Human hematopoietic stem cell trilineage colony formation assays were performed as previously described by us.[65] Briefly, human cord blood CD34+ cells (catalog #: 70008.5) were purchased from StemCell Technology Inc., and seeded at 1 × 104 cells per 35 mm dish. Cells were cultured in MethoCult Express (StemCell Technologies, Inc.) semisolid media, per manufacturer’s instructions, in the presence of compound or vehicle control. At eight days colonies, i.e., groups of ≥ 10 cells, were counted. At fourteen days, individual colonies of BFU-E, CFU-GM and CFU-GEMM were identified based on manufacturers’ morphologic characterization criteria. Assays were run in replicates of N = 2; some were run in replicates of N = 3, as denoted.

Cell cycle analysis

A total of 1 × 104 M14 cells and 1 × 104 SK-MEL-5 cells were seeded into 10 cm culture dishes. Twenty-four hours later cells, in replicates of N = 3, were treated with the Dxr2-017 at 20 nM for M14 and 50 nM for SK-MEL-5, or vehicle control for a total of eight days, with replacement of media, along with Dxr2-017 or vehicle, at day five. Cells were then collected, filtered to obtain single cell suspensions, equal numbers of cells fixed in 1 ml 70% ethanol at 4°C for 1 hour, washed with PBS, and resuspended in 1 mL Telford reagent (1 mM EDTA disodium salt, 2.5 U/ml RNAse A, 75 μM Propidium Iodide, 0.1% Triton X-100 in PBS), incubated at 4°C overnight. Cells were analyzed by flow cytometry (FACSCalibur3 analyzer, BD Biosciences), and the percentage of cells within G0/G1, S, and G2/M phases were determined via analysis using Modfit LT 4.0.5.
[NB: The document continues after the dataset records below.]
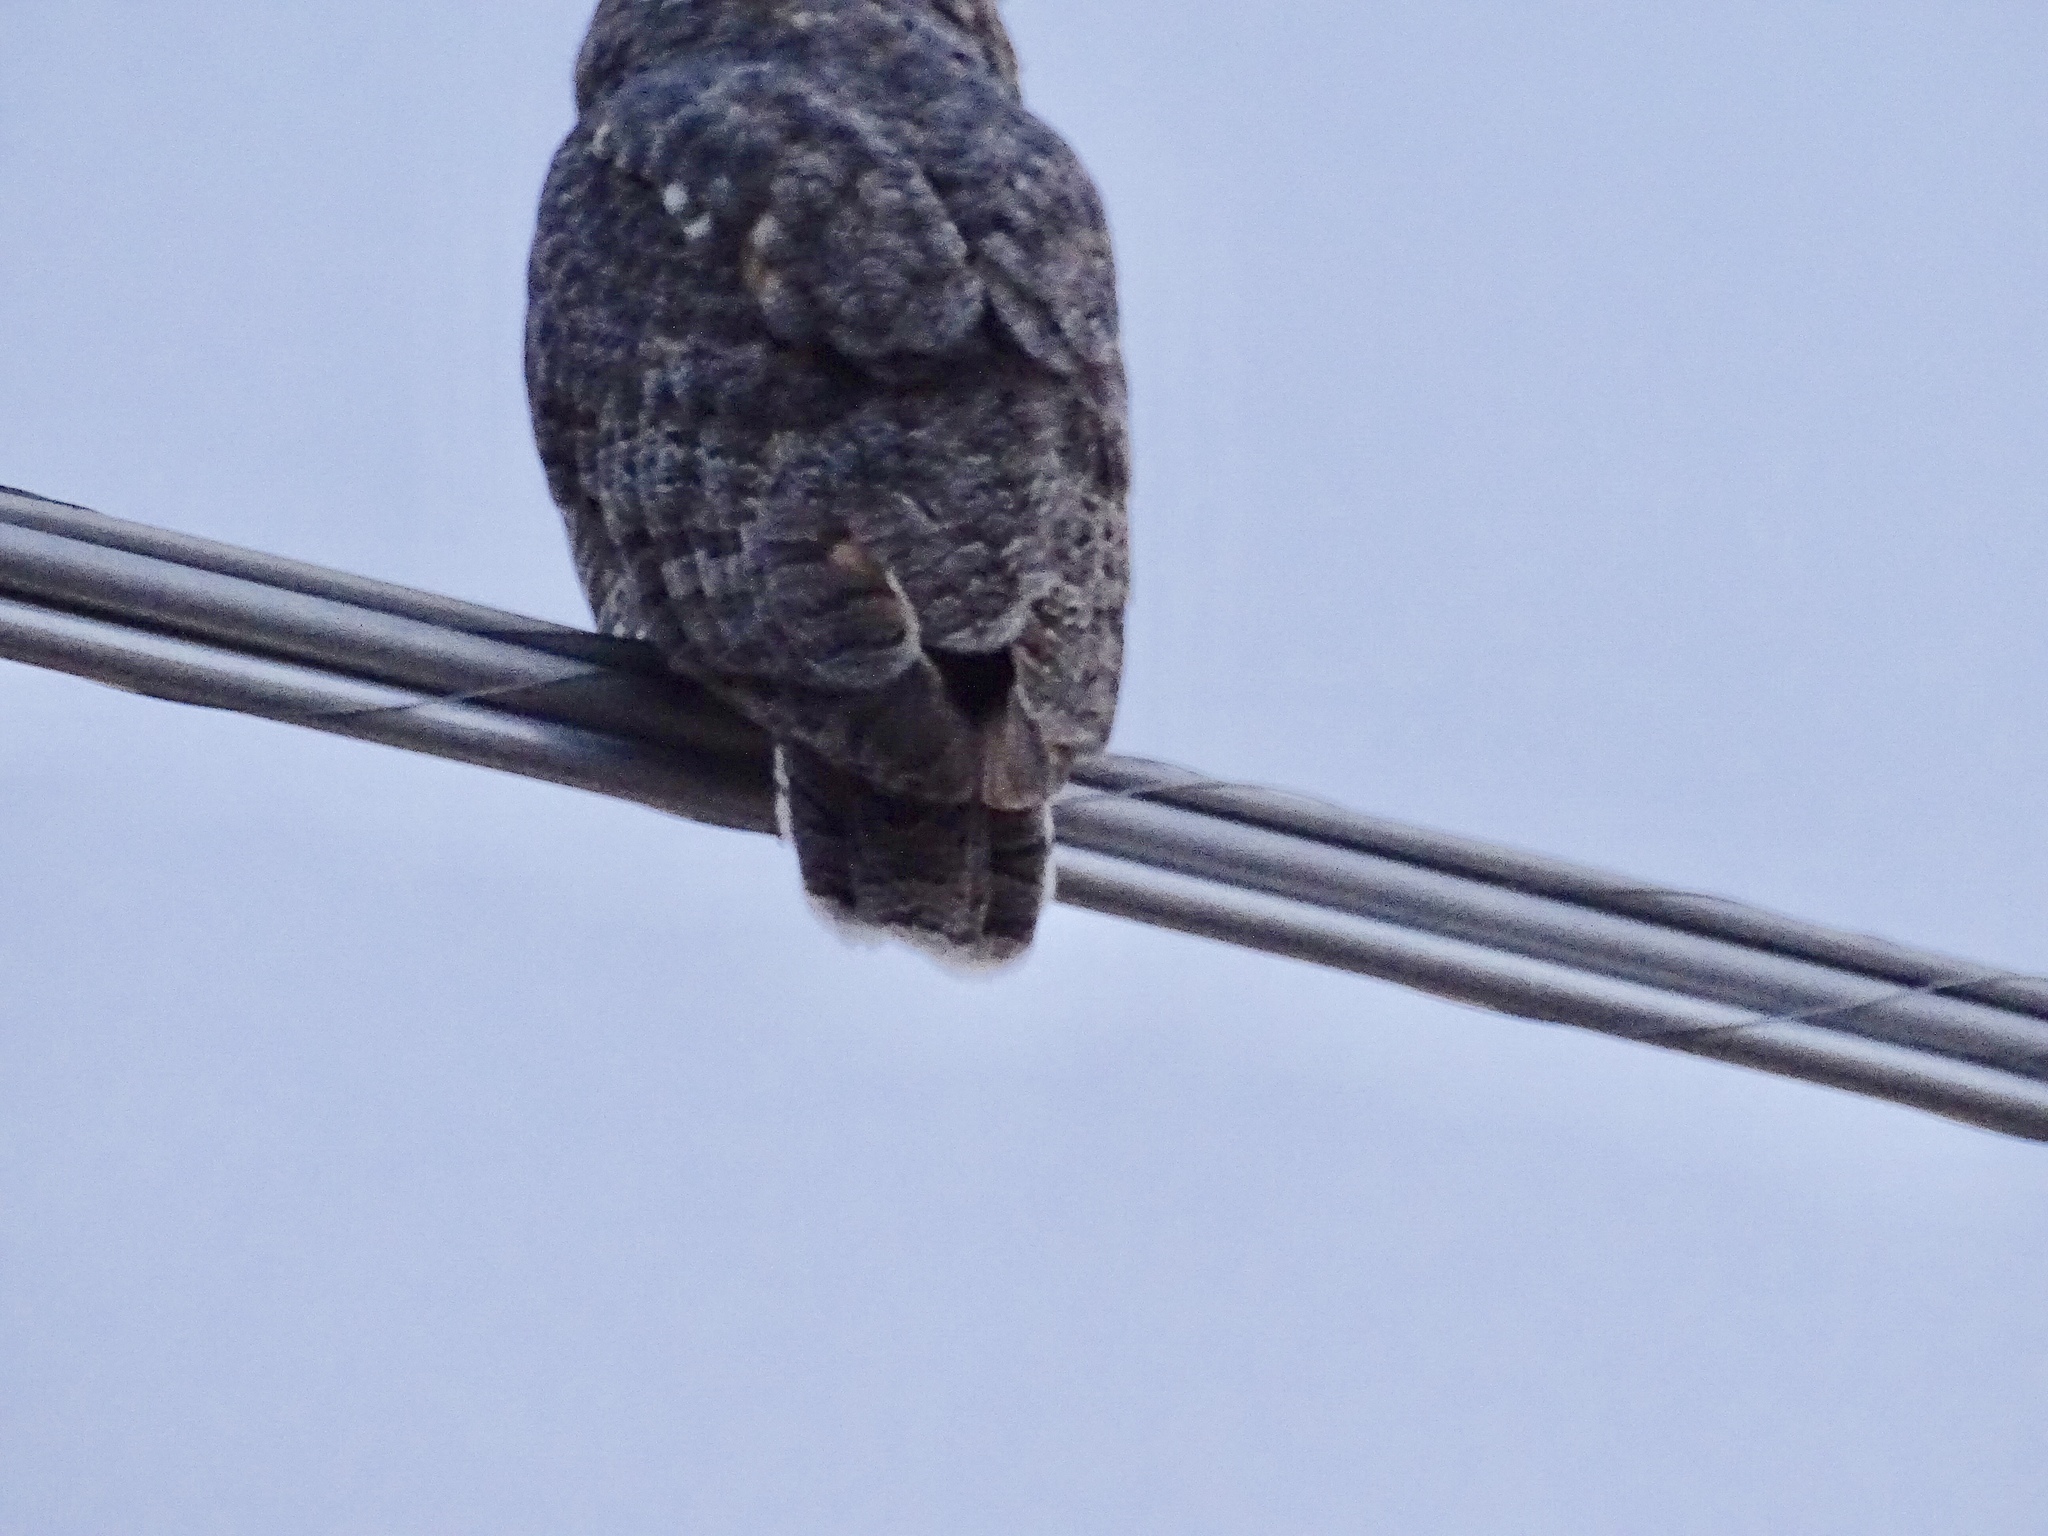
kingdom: Animalia
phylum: Chordata
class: Aves
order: Strigiformes
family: Strigidae
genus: Bubo
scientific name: Bubo virginianus
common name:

Western blot and image acquisition

Briefly, M14 and SK-MEL-5 cells were treated with different concentrations of Dxr2-017 or vehicle, for 3 or 8 days, as denoted. Before sample collection, cell images were captured at 20X in transmitted light channel using EVOS M5000 Imaging System (Invitrogen). Cells were collected and lysed using RIPA lysis buffer (Thermo Scientific, #89900) (25 mM Tris-HCl pH 7.6, 150 mM NaCl, 1% NP-40, 1% sodium deoxycholate, 0.1% SDS) supplemented with protease and phosphatase inhibitor cocktail (Thermo Scientific, #78442) and 1 mM PMSF, and Western blot performed on resultant protein as described by us.[85] Samples were probed using antibody against cleaved caspase 3 (Cell Signaling Technology, #9664) and β-actin (Santa Cruz, #sc-47778).

Acknowledgements

Financial support for this research was provided to R.B. by the Gerald G. Pabst Trust fund, to A.B. from the National Institutes of Health (GM094585), resources of the Argonne Leadership Computing Facility at Argonne National Laboratory (supported by the Office of Science of the US Department of Energy under contract DE-AC02-06CH11357) and allocations for computing, supported by the Department of Energy’s Innovative and Novel Computational Impact on Theory and Experiment (INCITE) program. The Center for Structural Genomics of Infectious Diseases has been funded in whole or in part with federal funds from the National Institute of Allergy and Infectious Diseases, National Institutes of Health, Department of Health and Human Services, under Contract Nos. HHSN272200700058C and HHSN272201200026C (to W.F.A). The authors thank Jaclyn Hollinger for technical support, and the University of Nebraska Medical Center Flow Cytometry core facility for project support.